We must do some theological work, learning to “talk the walk” as well as “walk the talk.” Why is it we do this work of repairing a broken world? What do we want to change in the world and how do we want to be changed in the process? Our theology has been called theologically miles wide and inches deep.[9]. We must learn to talk the walk as well as to walk the talk.
I look to my Universalist heritage: Universalism will not let us down, will not let us go, will not let us off. Unitarian Universalism is a religious liberalism – it is a generosity of spirit. We may not be able to “prove” our faith, but we can “demonstrate” it.
My personal mission statement is to grow the soul, to love and to be loved and to help repair the world. It is that mission that I bring to the task. Happily there are spiritual sources available to me – to us - that enable us to keep political work in perspective.
November 9, 2016, I took my accustomed walk. Miraculously, the sun was in its accustomed place throwing shadows over the sidewalk. Lo and behold, the crescent moon rose as usual, bright in the cold night sky as if it had taken no note of what earthlings did that fateful Tuesday in November. My church still stood firm on its foundations and I was still welcomed there with love.
I knew there is no cause for panic. Cause for work, yes, for panic, no. Politicians come and go - parties win and lose - but life abides - in birth, suffering, joy and death. The ultimate human issues persist even as public issues swirl about our heads. Politics, while vitally important, is not all of reality. Not all human problems are solved by politics, and the church grapples not only with proximate political issues, but with the ultimate issues of existence. Comforted by this perspective, I turn myself to the “hum drum work of democracy.”
Mr. Trump has done one thing very well. He has awakened from their slumber many whose love of democracy was more rhetorical than real. Demonstrations are omnipresent; I cannot keep up. Contribution requests are frequent; I cannot afford them all. There has been a resurgence in the activist community though it is yet to be determined if the religious left will join the party.
E. B. White wrote that “Democracy is the score at the beginning of the ninth."
The game is not over – it was not over November 9, 2016. The people always bat last. And “democracy is not a spectator sport.” Though the clock is running, I’m still dribbling toward the basket, not yet ready for a desperate three-pointer from center court; I may be in the two-minute drill of my life, but I’m still not ready to throw that Hail Mary pass.. I’m not yet ready for the showers, knowing that the game will go on even when I have retired my number.
During a stint of phone banking during the 2016 election I picked up a sticker with a picture of Susan B. Anthony with the words, “I voted today because of her.” I had hoped to give it to my granddaughter as a token to mark the election of the first woman president.

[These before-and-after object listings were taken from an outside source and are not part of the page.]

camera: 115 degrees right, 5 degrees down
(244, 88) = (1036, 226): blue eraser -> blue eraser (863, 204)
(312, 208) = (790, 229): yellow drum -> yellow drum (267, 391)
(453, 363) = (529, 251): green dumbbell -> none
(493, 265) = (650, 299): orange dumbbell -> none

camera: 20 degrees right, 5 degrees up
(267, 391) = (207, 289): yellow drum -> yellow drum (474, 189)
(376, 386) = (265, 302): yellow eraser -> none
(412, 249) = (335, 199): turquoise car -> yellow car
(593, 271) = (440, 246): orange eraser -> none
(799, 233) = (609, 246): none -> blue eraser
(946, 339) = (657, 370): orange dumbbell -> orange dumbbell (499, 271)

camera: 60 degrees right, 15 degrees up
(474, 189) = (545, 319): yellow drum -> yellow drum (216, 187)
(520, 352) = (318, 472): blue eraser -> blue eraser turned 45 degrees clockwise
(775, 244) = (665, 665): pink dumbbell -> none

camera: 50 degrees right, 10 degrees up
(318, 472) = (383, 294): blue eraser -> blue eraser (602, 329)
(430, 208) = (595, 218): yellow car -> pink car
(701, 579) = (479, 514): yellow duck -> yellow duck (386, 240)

A not-so-funny thing happened on the way to that dream. Democracy is messy – a work in progress.
And so, In the words of the old Russian proverb we need to “Pray to God, but row for the shore.” Be spiritually prepared to be ethically and politically engaged.

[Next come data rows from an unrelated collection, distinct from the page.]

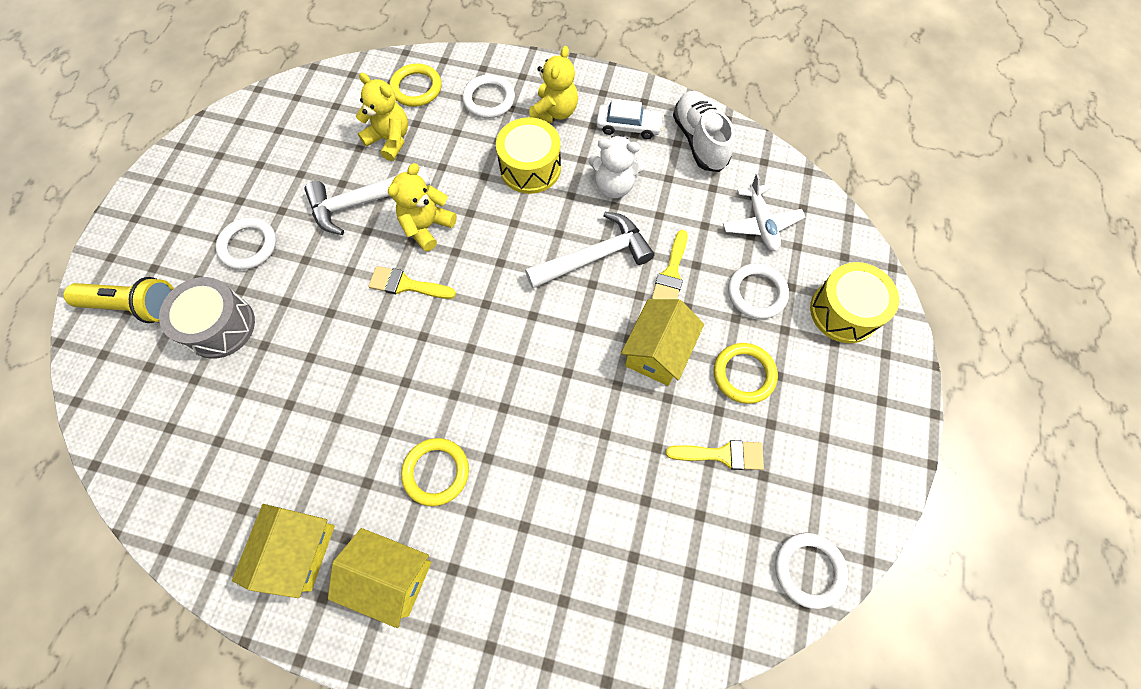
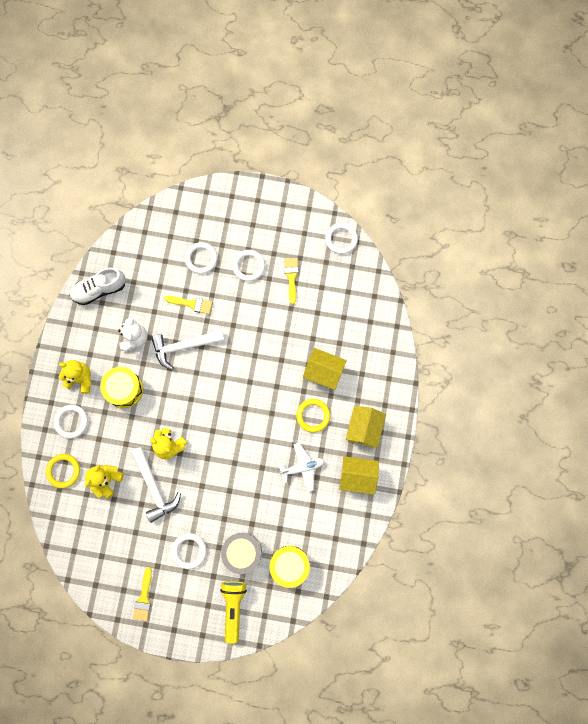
camera: 95 degrees left, 10 degrees up
(406, 285) = (209, 450): yellow brush -> yellow brush (144, 598)
(595, 257) = (184, 346): white hammer -> white hammer turned 75 degrees counterclockwise
(628, 126) = (90, 332): white car -> none
(657, 352) = (239, 309): yellow house -> yellow house (323, 372)
(744, 374) = (248, 266): yellow ring -> white ring
(761, 223) = (156, 255): white plane -> white plane (302, 467)
(844, 311) = (209, 214): yellow drum -> yellow drum (289, 565)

Where will I be? Where will you be? Praying for strength, rowing for the shore with our crew, all the time singing our “broken Hallelujahs” across the waves to all who will listen as we row toward the Beloved Community. Hallelujah!!!
[1] December 18, 2008.
[2] Harper’s Bible Dictionary, p 369.
[3] Alternet 1/9/17.
[4] Washington Post, March 24, 2017.
[5] (UU World, July/August 2003, p. 7)
[6] Elizabeth Warren.
[7] Jeff Guo. Washington Post. March 24, 2017.
[8] “Why Are Republicans So Relentlessly Cruel to the Poor?” Chauncey DeVega Salon 3/23/17.
[9] See COA Engaging Our Theological Diversity
Notes: Trump is a clear and present danger.